Your task. A complete transcription of the material, exact in every line, is what is wanted.

━━ Available records

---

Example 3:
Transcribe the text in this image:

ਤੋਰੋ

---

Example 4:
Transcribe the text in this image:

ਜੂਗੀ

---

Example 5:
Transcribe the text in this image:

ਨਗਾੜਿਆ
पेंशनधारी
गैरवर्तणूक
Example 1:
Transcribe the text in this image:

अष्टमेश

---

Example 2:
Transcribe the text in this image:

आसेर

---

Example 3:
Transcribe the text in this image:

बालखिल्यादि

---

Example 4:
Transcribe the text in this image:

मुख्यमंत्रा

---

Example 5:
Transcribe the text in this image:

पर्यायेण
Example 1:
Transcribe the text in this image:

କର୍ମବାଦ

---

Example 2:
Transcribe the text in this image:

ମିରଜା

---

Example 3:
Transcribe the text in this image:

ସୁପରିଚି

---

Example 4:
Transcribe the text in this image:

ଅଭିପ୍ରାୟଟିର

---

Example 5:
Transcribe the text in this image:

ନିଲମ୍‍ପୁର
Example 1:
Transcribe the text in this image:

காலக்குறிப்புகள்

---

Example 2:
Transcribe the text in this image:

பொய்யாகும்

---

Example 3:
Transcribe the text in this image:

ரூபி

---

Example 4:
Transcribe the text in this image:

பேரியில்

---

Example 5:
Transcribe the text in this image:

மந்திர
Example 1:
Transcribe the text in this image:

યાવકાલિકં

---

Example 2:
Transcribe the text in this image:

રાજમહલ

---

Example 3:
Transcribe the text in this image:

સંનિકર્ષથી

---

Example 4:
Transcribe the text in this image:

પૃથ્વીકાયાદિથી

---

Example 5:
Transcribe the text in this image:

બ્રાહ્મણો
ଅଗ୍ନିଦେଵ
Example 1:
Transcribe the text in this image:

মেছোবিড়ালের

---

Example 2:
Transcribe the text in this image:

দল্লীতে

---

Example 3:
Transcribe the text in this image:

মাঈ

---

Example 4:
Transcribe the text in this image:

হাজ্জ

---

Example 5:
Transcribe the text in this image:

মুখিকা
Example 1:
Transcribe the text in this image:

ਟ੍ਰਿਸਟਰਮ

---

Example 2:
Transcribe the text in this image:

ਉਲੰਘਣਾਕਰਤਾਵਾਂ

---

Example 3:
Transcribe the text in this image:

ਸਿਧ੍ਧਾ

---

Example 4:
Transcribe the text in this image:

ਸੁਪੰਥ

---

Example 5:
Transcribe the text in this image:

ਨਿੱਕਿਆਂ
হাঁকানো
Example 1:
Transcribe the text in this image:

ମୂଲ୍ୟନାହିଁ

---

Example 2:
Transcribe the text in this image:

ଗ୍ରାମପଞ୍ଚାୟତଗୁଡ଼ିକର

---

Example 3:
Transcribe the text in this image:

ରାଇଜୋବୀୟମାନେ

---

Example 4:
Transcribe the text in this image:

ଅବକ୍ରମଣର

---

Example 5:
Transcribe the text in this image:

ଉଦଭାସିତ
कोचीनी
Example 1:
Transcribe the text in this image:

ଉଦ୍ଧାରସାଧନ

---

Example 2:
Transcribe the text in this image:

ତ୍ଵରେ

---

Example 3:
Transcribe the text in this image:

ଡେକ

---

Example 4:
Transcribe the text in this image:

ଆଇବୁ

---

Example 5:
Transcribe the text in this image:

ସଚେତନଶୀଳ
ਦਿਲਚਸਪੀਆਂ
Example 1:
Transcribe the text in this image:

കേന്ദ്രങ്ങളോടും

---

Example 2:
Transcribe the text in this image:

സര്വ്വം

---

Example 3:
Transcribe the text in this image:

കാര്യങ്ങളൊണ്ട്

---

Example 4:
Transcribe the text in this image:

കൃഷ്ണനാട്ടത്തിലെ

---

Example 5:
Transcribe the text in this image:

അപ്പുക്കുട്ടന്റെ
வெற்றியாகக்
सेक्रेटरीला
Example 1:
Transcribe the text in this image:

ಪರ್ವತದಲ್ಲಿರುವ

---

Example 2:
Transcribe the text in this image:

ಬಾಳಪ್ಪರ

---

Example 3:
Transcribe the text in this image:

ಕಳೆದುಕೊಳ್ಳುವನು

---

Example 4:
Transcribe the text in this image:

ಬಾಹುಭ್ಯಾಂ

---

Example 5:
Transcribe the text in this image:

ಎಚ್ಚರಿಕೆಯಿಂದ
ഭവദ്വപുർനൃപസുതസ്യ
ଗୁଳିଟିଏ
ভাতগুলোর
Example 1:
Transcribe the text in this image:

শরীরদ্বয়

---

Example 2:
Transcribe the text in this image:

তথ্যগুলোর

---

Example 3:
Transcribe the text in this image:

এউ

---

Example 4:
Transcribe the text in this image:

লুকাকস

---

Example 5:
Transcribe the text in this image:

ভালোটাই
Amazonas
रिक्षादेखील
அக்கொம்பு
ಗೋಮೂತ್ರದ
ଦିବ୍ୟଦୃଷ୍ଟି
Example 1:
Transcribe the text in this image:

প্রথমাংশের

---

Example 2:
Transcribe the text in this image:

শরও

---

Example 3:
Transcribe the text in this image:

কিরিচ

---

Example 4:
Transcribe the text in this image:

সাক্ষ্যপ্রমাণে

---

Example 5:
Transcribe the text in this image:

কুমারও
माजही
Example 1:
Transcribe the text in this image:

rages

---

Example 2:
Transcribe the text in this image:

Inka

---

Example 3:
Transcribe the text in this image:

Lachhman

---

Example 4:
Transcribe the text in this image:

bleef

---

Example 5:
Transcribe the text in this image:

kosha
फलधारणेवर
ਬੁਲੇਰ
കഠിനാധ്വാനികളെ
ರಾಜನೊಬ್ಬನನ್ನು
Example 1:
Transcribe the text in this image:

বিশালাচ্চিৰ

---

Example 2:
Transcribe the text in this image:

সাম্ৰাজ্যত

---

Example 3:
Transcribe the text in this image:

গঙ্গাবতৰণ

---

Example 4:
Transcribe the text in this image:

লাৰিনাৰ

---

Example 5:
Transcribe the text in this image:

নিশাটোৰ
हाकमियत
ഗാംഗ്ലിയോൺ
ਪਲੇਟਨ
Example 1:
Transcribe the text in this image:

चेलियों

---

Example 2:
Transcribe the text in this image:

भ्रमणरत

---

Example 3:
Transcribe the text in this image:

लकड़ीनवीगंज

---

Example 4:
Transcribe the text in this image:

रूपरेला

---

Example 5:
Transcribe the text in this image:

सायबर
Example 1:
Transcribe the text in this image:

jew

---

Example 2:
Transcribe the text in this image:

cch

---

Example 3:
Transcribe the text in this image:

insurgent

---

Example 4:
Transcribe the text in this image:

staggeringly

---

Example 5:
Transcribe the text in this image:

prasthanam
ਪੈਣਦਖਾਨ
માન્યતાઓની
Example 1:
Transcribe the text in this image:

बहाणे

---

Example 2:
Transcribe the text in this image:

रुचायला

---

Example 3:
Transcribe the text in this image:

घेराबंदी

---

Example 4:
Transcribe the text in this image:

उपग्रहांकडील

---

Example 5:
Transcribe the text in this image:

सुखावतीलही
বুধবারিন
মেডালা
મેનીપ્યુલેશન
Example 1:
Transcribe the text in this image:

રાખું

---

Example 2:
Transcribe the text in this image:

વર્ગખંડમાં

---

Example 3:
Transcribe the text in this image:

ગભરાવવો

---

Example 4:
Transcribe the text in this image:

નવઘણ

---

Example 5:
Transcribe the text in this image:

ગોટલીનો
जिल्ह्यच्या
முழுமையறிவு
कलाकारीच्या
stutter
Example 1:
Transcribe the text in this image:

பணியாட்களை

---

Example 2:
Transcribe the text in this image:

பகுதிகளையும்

━━━━

Worked solution.
---

Example 3:
Transcribe the text in this image:

ਤੋਰੋ

---

Example 4:
Transcribe the text in this image:

ਜੂਗੀ

---

Example 5:
Transcribe the text in this image:

ਨਗਾੜਿਆ
पेंशनधारी
गैरवर्तणूक
Example 1:
Transcribe the text in this image:

अष्टमेश

---

Example 2:
Transcribe the text in this image:

आसेर

---

Example 3:
Transcribe the text in this image:

बालखिल्यादि

---

Example 4:
Transcribe the text in this image:

मुख्यमंत्रा

---

Example 5:
Transcribe the text in this image:

पर्यायेण
Example 1:
Transcribe the text in this image:

କର୍ମବାଦ

---

Example 2:
Transcribe the text in this image:

ମିରଜା

---

Example 3:
Transcribe the text in this image:

ସୁପରିଚି

---

Example 4:
Transcribe the text in this image:

ଅଭିପ୍ରାୟଟିର

---

Example 5:
Transcribe the text in this image:

ନିଲମ୍‍ପୁର
Example 1:
Transcribe the text in this image:

காலக்குறிப்புகள்

---

Example 2:
Transcribe the text in this image:

பொய்யாகும்

---

Example 3:
Transcribe the text in this image:

ரூபி

---

Example 4:
Transcribe the text in this image:

பேரியில்

---

Example 5:
Transcribe the text in this image:

மந்திர
Example 1:
Transcribe the text in this image:

યાવકાલિકં

---

Example 2:
Transcribe the text in this image:

રાજમહલ

---

Example 3:
Transcribe the text in this image:

સંનિકર્ષથી

---

Example 4:
Transcribe the text in this image:

પૃથ્વીકાયાદિથી

---

Example 5:
Transcribe the text in this image:

બ્રાહ્મણો
ଅଗ୍ନିଦେଵ
Example 1:
Transcribe the text in this image:

মেছোবিড়ালের

---

Example 2:
Transcribe the text in this image:

দল্লীতে

---

Example 3:
Transcribe the text in this image:

মাঈ

---

Example 4:
Transcribe the text in this image:

হাজ্জ

---

Example 5:
Transcribe the text in this image:

মুখিকা
Example 1:
Transcribe the text in this image:

ਟ੍ਰਿਸਟਰਮ

---

Example 2:
Transcribe the text in this image:

ਉਲੰਘਣਾਕਰਤਾਵਾਂ

---

Example 3:
Transcribe the text in this image:

ਸਿਧ੍ਧਾ

---

Example 4:
Transcribe the text in this image:

ਸੁਪੰਥ

---

Example 5:
Transcribe the text in this image:

ਨਿੱਕਿਆਂ
হাঁকানো
Example 1:
Transcribe the text in this image:

ମୂଲ୍ୟନାହିଁ

---

Example 2:
Transcribe the text in this image:

ଗ୍ରାମପଞ୍ଚାୟତଗୁଡ଼ିକର

---

Example 3:
Transcribe the text in this image:

ରାଇଜୋବୀୟମାନେ

---

Example 4:
Transcribe the text in this image:

ଅବକ୍ରମଣର

---

Example 5:
Transcribe the text in this image:

ଉଦଭାସିତ
कोचीनी
Example 1:
Transcribe the text in this image:

ଉଦ୍ଧାରସାଧନ

---

Example 2:
Transcribe the text in this image:

ତ୍ଵରେ

---

Example 3:
Transcribe the text in this image:

ଡେକ

---

Example 4:
Transcribe the text in this image:

ଆଇବୁ

---

Example 5:
Transcribe the text in this image:

ସଚେତନଶୀଳ
ਦਿਲਚਸਪੀਆਂ
Example 1:
Transcribe the text in this image:

കേന്ദ്രങ്ങളോടും

---

Example 2:
Transcribe the text in this image:

സര്വ്വം

---

Example 3:
Transcribe the text in this image:

കാര്യങ്ങളൊണ്ട്

---

Example 4:
Transcribe the text in this image:

കൃഷ്ണനാട്ടത്തിലെ

---

Example 5:
Transcribe the text in this image:

അപ്പുക്കുട്ടന്റെ
வெற்றியாகக்
सेक्रेटरीला
Example 1:
Transcribe the text in this image:

ಪರ್ವತದಲ್ಲಿರುವ

---

Example 2:
Transcribe the text in this image:

ಬಾಳಪ್ಪರ

---

Example 3:
Transcribe the text in this image:

ಕಳೆದುಕೊಳ್ಳುವನು

---

Example 4:
Transcribe the text in this image:

ಬಾಹುಭ್ಯಾಂ

---

Example 5:
Transcribe the text in this image:

ಎಚ್ಚರಿಕೆಯಿಂದ
ഭവദ്വപുർനൃപസുതസ്യ
ଗୁଳିଟିଏ
ভাতগুলোর
Example 1:
Transcribe the text in this image:

শরীরদ্বয়

---

Example 2:
Transcribe the text in this image:

তথ্যগুলোর

---

Example 3:
Transcribe the text in this image:

এউ

---

Example 4:
Transcribe the text in this image:

লুকাকস

---

Example 5:
Transcribe the text in this image:

ভালোটাই
Amazonas
रिक्षादेखील
அக்கொம்பு
ಗೋಮೂತ್ರದ
ଦିବ୍ୟଦୃଷ୍ଟି
Example 1:
Transcribe the text in this image:

প্রথমাংশের

---

Example 2:
Transcribe the text in this image:

শরও

---

Example 3:
Transcribe the text in this image:

কিরিচ

---

Example 4:
Transcribe the text in this image:

সাক্ষ্যপ্রমাণে

---

Example 5:
Transcribe the text in this image:

কুমারও
माजही
Example 1:
Transcribe the text in this image:

rages

---

Example 2:
Transcribe the text in this image:

Inka

---

Example 3:
Transcribe the text in this image:

Lachhman

---

Example 4:
Transcribe the text in this image:

bleef

---

Example 5:
Transcribe the text in this image:

kosha
फलधारणेवर
ਬੁਲੇਰ
കഠിനാധ്വാനികളെ
ರಾಜನೊಬ್ಬನನ್ನು
Example 1:
Transcribe the text in this image:

বিশালাচ্চিৰ

---

Example 2:
Transcribe the text in this image:

সাম্ৰাজ্যত

---

Example 3:
Transcribe the text in this image:

গঙ্গাবতৰণ

---

Example 4:
Transcribe the text in this image:

লাৰিনাৰ

---

Example 5:
Transcribe the text in this image:

নিশাটোৰ
हाकमियत
ഗാംഗ്ലിയോൺ
ਪਲੇਟਨ
Example 1:
Transcribe the text in this image:

चेलियों

---

Example 2:
Transcribe the text in this image:

भ्रमणरत

---

Example 3:
Transcribe the text in this image:

लकड़ीनवीगंज

---

Example 4:
Transcribe the text in this image:

रूपरेला

---

Example 5:
Transcribe the text in this image:

सायबर
Example 1:
Transcribe the text in this image:

jew

---

Example 2:
Transcribe the text in this image:

cch

---

Example 3:
Transcribe the text in this image:

insurgent

---

Example 4:
Transcribe the text in this image:

staggeringly

---

Example 5:
Transcribe the text in this image:

prasthanam
ਪੈਣਦਖਾਨ
માન્યતાઓની
Example 1:
Transcribe the text in this image:

बहाणे

---

Example 2:
Transcribe the text in this image:

रुचायला

---

Example 3:
Transcribe the text in this image:

घेराबंदी

---

Example 4:
Transcribe the text in this image:

उपग्रहांकडील

---

Example 5:
Transcribe the text in this image:

सुखावतीलही
বুধবারিন
মেডালা
મેનીપ્યુલેશન
Example 1:
Transcribe the text in this image:

રાખું

---

Example 2:
Transcribe the text in this image:

વર્ગખંડમાં

---

Example 3:
Transcribe the text in this image:

ગભરાવવો

---

Example 4:
Transcribe the text in this image:

નવઘણ

---

Example 5:
Transcribe the text in this image:

ગોટલીનો
जिल्ह्यच्या
முழுமையறிவு
कलाकारीच्या
stutter
Example 1:
Transcribe the text in this image:

பணியாட்களை

---

Example 2:
Transcribe the text in this image:

பகுதிகளையும்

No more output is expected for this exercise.